_Problem statement:_ All of the data is to be written out again exactly, without the pictures.

_Data below:_
---*---
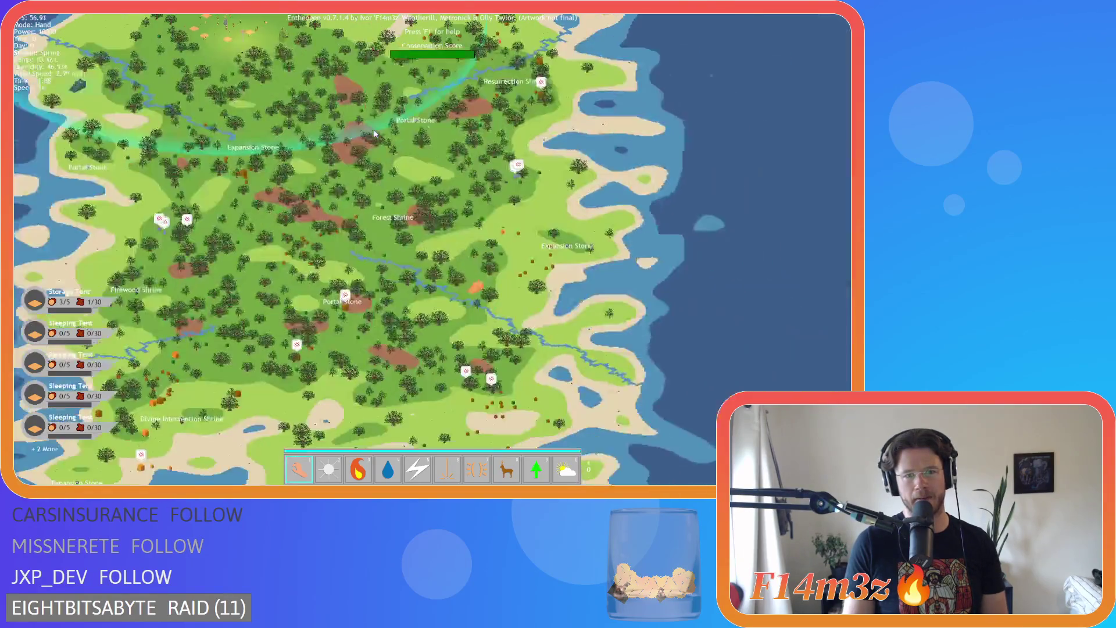
scroll(374, 133, down, 3)
scroll(374, 133, up, 5)
scroll(374, 133, down, 5)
---*---
_Completed exercise:_
scroll(374, 133, down, 3)
scroll(374, 133, up, 5)
scroll(374, 133, down, 5)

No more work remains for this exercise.